Site de Surveillance Démographique et Sanitaire

The Taabo Health and Demographic Surveillance System (HDSS) is a research station of the Centre Suisse de Recherches Scientifiques en Côte d'Ivoire (CSRS) located in south-central Côte d'Ivoire, about 150 km northwest of Abidjan. The HDSS started its activities in early 2009 and the artificial lake of Taabo was chosen for its key eco-epidemiological feature. Since its inception, there has been a strong interest in the research and integrated control of water-associated diseases such as schistosomiasis and malaria. The Taabo HDSS has generated setting-specific data on the impact of targeted interventions against malaria, schistosomiasis, and other neglected tropical diseases. It covers a small town, 13 villages, and over 100 hamlets. By the end of 2013, with a total population of 42,480, 6707 selected households were under surveillance. Verbal autopsies had been performed to determine the causes of death.

Repeated cross-sectional epidemiological surveys on about 5-7% of the population and specifically hematological and parasitological surveys and with questionnaires were conducted. The Taabo HDSS provides a database for surveys, facilitates interdisciplinary research and surveillance, and provides a platform for the evaluation of health interventions. It continuously provides updated socio-demographic information on over 40,000 inhabitants in a predominantly rural area of the south central coast. The Taabo HDSS has an interdisciplinary team of demographers, statisticians, database managers, field investigators and data entry operators. The participation rate for routine surveillance is very high, sometimes exceeding 95%. A close link with the health system not only allows for effective interventions, but also facilitates feedback to health authorities. In addition, existing and productive partnerships grant the HDSS access to the laboratory of the public hospital in the town of Taabo, and other well-equipped laboratories such as those of the CSRS, the University Felix Houphouët-Boigny in Abidjan and the Swiss Tropical and Public Health Institute (Swiss TPH) in Basel.

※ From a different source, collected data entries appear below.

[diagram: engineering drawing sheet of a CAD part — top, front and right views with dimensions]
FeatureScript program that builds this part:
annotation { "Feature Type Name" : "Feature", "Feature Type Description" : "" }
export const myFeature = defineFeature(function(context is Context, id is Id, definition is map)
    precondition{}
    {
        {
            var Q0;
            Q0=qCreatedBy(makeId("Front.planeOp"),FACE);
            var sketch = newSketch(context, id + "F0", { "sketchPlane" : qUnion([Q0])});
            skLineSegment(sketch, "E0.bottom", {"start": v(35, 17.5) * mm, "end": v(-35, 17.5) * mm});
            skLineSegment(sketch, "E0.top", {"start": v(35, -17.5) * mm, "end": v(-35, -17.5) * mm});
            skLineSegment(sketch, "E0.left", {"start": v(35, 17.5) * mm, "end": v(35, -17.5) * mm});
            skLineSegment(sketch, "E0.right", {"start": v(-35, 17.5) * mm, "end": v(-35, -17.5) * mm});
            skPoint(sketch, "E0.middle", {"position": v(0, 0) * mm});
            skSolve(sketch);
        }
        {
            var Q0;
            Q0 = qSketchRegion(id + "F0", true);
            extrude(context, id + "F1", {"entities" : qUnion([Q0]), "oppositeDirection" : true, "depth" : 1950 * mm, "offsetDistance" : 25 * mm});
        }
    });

The Taabo HDSS can be used for the implementation of clinical trials to evaluate the efficacy and safety of antihelminthic drugs and the monitoring of the cost-effectiveness of interventions directed not only against Neglected Tropical Diseases and malaria but also for broader public health issues.

In addition, it is important to note that the Taabo HDSS remained active during the prolonged socio-political crisis that occurred in Côte d'Ivoire until 2012, which even allowed for a detailed study of the effects of this situation on the internally displaced population. The Taabo HDSS provides a unique platform for research as well as teaching and training of Masters of Science, Health Professionals and PhD. and postdoctoral fellows from diverse backgrounds, disciplines and cultures. Quality control mechanisms are in place and are being followed. Supervisors regularly monitor data obtained by field investigators. Data are entered twice by independent operators and there is a series of quality control steps to check for internal consistency. However, problems remain. First, long-term financial sustainability that will require new, ongoing research funding through competitive bidding. Second, the HDSS database is currently underutilized for specific analyses with respect to settings and comparisons with other demographic surveillance sites in the INDEPTH network.

The team also encountered some difficulties in collecting blood samples for specific research projects. Specific information campaigns have helped to overcome these difficulties. Often, some parents attribute their children's illnesses to their participation in a survey. As a result, the HDSS-under national law-had to provide free treatment at health facilities for all children who became ill after an epidemiological investigation. From the experiences and lessons learned, it is clear that regular feedback and sharing of key findings with the local population is essential. The Taabo HDSS needs a more elaborate data sharing policy and there is a desire to further expand the current network of partnerships and collaborations with different institutions and researchers. A priority identified is the collection of data using tablets rather than hard copies.

The Taabo HDSS is the first of its kind in Côte d'Ivoire and is built on three main pillars: demographic surveillance, health interventions, and evaluation and scientific research to strengthen local evidence. The Taabo HDSS is located in a diverse socio-ecological system and covers both rural and urban areas, providing a unique platform to study infectious and chronic diseases and the dynamics of nutrition and lifestyle issues. The specialty of the Taabo HDSS is the focus on neglected tropical diseases such as lymphatic filariasis, schistosomiasis, geo-helminthiasis and waterborne diseases in general.